Thanksgiving was so fabulous, I feel the need to descend into cliché and do a little photo essay about the people and things that I’m grateful for.

I’m grateful…

  • Because I already know how I’m going to look when I’m 65. I’m certain that I’m the product of a rogue 1970 cloning project. My mother’s my doppelganger. Or am I hers? Plus, she’s awesome:

  • That this mouse wasn’t born in my house:

  • For my children. Sure, their beauty is exquisite, but their powers of observation and sense of humour thrill me. Examples: “Mommy, that tree is beautiful and luminous,” and, “You’re taking meditation classes? Um…good luck with that.” Here they are:

  • My guests enjoyed the Thanksgiving meal in spite of the fact that the turkey stuffing was a farce:

  • To live in a land of plenty. This weekend, it was plenty of sunshine and fall colours:

  • That dressed-up dogs always make me laugh.

  • For family, friends, good health, my dog, vintners, chocolatiers, and the makers of Metamucil. Thank you.

24
Aug 10

Train wreck wardrobe combinations for the over-40 set

Well, Barb (left) and I have a good start here with the welder's glasses. Happy birthday and welcome to hagdom, Barb.
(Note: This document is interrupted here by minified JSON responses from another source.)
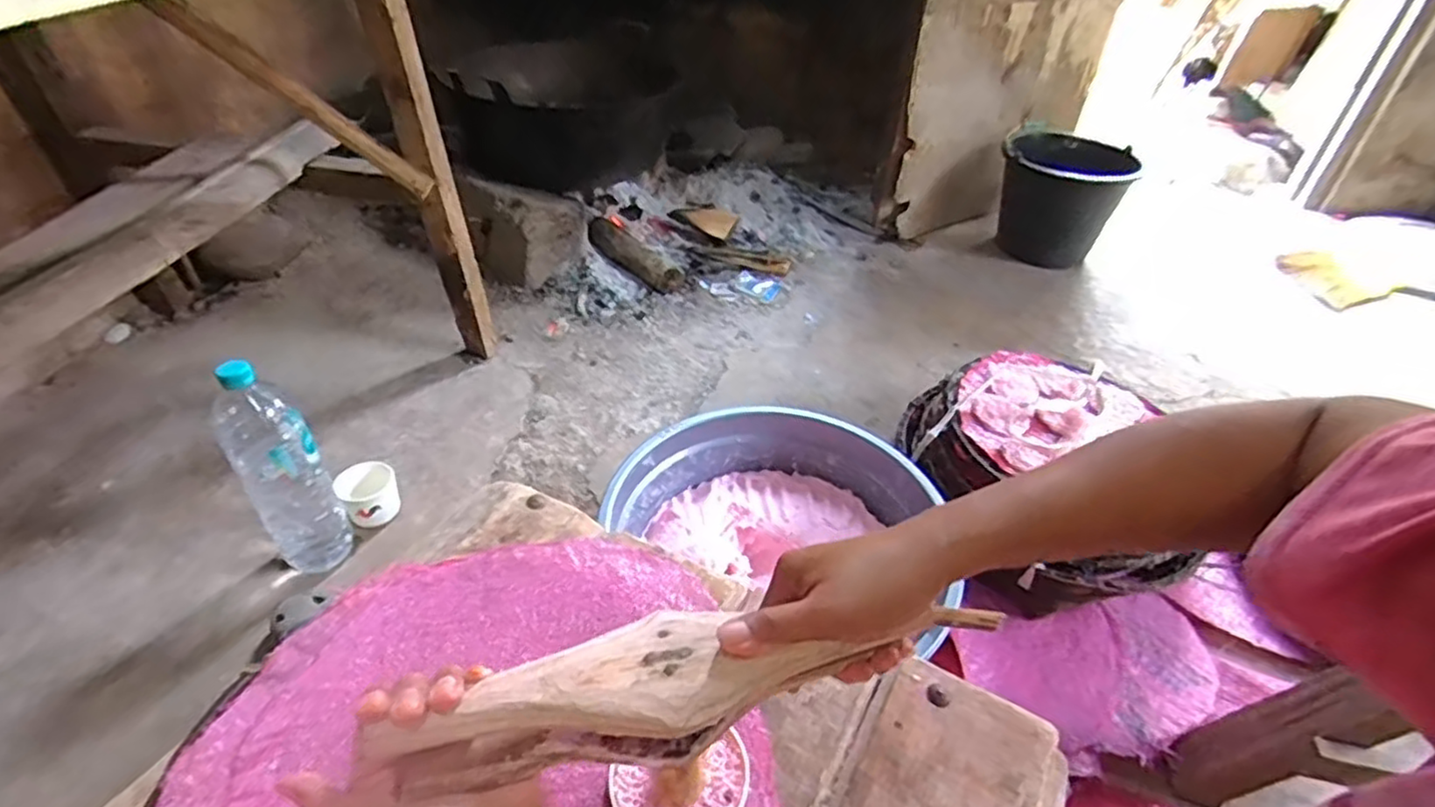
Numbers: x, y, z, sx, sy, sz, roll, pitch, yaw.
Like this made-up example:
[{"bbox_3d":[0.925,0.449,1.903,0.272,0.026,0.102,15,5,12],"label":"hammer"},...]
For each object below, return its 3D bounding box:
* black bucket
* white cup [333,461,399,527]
[{"bbox_3d":[0.841,-0.504,1.729,0.297,0.266,0.315,15,42,12],"label":"black bucket"},{"bbox_3d":[-0.496,0.133,0.986,0.074,0.072,0.069,-19,46,-24],"label":"white cup"}]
My oldest friend–wait a minute. She’s not the oldest, but I’ve known her the longest,  gave me a plaque listing several wardrobe faux pas for the over-40 set.  Since I beat Barb into this age bracket by a couple of months, she loves to rub it in.

My favourite combo from the list was thongs and Depends. I can’t publish them all because I don’t want to mess with copyright, so my cousin Steph and I put our heads together and came up with this list. You know the saying, two heads are better than one, but on vacation it’s actually two heads equal one.
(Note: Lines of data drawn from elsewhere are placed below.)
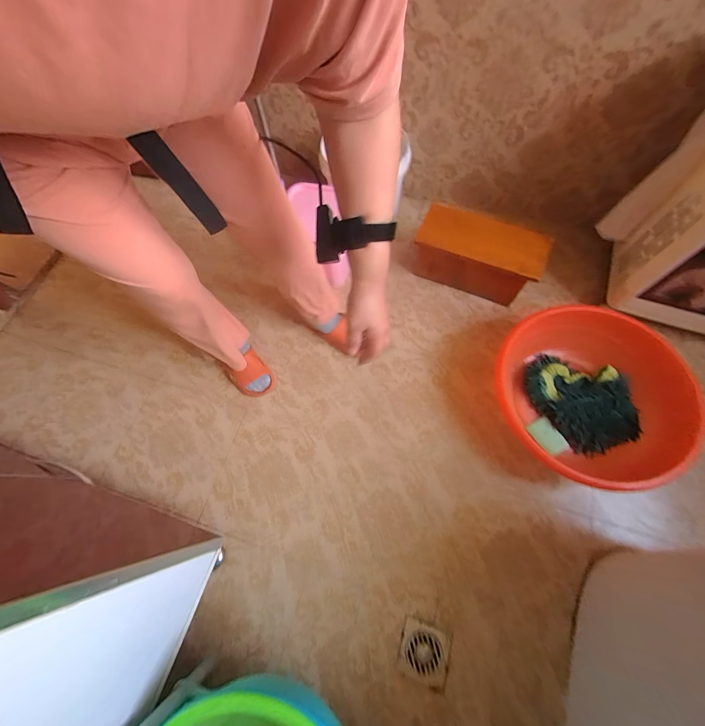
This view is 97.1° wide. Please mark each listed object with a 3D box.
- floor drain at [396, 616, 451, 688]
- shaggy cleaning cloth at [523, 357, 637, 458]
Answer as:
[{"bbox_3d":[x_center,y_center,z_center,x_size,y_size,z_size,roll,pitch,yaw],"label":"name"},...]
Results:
[{"bbox_3d":[0.155,0.622,0.672,0.102,0.007,0.099,15,69,8],"label":"floor drain"},{"bbox_3d":[0.592,0.090,0.808,0.215,0.062,0.281,-37,71,-12],"label":"shaggy cleaning cloth"}]

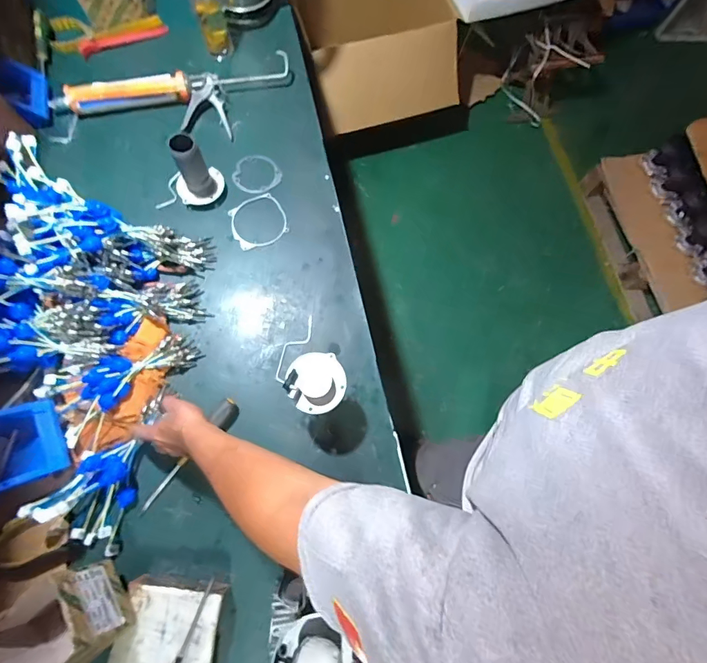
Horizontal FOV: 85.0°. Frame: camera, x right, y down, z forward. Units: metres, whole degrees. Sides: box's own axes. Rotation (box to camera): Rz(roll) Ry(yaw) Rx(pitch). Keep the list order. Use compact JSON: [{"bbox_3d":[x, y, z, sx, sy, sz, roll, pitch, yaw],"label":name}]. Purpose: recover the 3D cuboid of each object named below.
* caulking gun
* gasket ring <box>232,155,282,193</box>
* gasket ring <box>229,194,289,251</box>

  • Duct tape and tube tops
  • Nose piercing and cataract (welder’s) sunglasses
  • Spanx and lowrisers
  • Tattoos and colostomy bags
  • Skinny jeans and orthopedic shoes
  • Bustier and a sunhat
  • Mesh shirt and anything
  • *Fake boobs and an 80-year-old face (pneumatic octogenarians–I’ve been wanting to work “pneumatic” into a post for ages)
  • Eyebrow ring and hair plugs
  • Frosted lipstick and Ben Gay
  • Faux hawks and Just For Men
  • Popped collar and a neck brace
  • Compression hose and stilettos
  • Blue eye shadow and blue hair

This list, along with How Not To Look Old, are must-reads for those of us who are a certain age. I was of an uncertain age, but I guess I blew it with this post.

*Must clarify here. We mean rather sizable implants here. The kind that precede you into a room by a matter of seconds.


24
Jul 10

You know you’re on Whites Point, Manitoulin Island when…
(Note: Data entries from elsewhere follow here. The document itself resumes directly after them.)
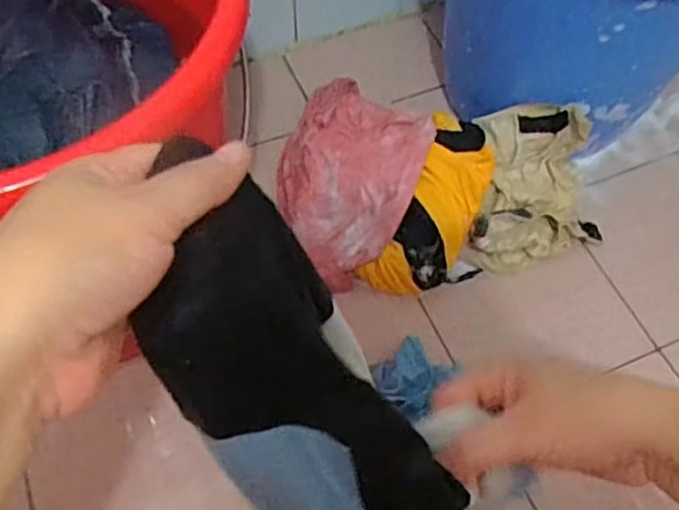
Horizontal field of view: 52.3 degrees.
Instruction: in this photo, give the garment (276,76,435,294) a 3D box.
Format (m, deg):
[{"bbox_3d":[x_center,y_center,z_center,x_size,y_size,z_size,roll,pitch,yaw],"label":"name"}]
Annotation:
[{"bbox_3d":[0.014,-0.099,0.733,0.149,0.108,0.229,14,60,7],"label":"garment"}]

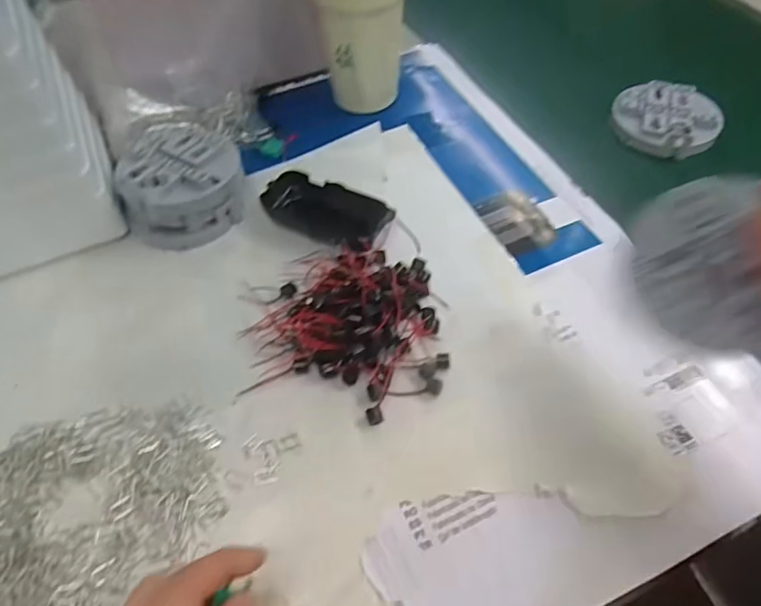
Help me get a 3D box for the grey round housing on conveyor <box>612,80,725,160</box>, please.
[{"bbox_3d":[0.292,-0.189,0.547,0.100,0.020,0.093,-1,55,1],"label":"grey round housing on conveyor"}]

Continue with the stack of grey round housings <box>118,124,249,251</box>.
[{"bbox_3d":[-0.175,-0.105,0.473,0.101,0.054,0.101,1,55,3],"label":"stack of grey round housings"}]

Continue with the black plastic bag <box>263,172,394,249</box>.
[{"bbox_3d":[-0.047,-0.080,0.472,0.111,0.025,0.059,24,60,18],"label":"black plastic bag"}]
  1. People recite their phone numbers in four digits, but they don’t know their address (“last one on the left”).
  2. Sour cream and onion chips are considered a vegetable.
  3. Happy Hour is between 5 p.m. and 8 p.m. from Monday to Sunday.
  4. Dogs outnumber people (this is particularly true at the Snow’s).
  5. People on the east and west side  each think their side of Whites Point is better, but we can all get along and smile at each other over the smoked whitefish dip at Happy Hours. The Strong’s are smiling the widest because their lot straddles east and west.
  6. You’re in greater danger of being hit by a golf cart or a canopied bike than a car.
  7. Your most vigorous exercise is getting your ass kicked by spry seniors in a game of pickle ball at the community centre
  8. You can count your bug bites on one hand (since 1974).
  9. It’s not a vacation until you’ve made two ER trips with crying children. Diagnosis: Swimmer’s ear.
  10. Having a steambath at Uncle John’s is like going to the spa, psychotherapist and bar all at once.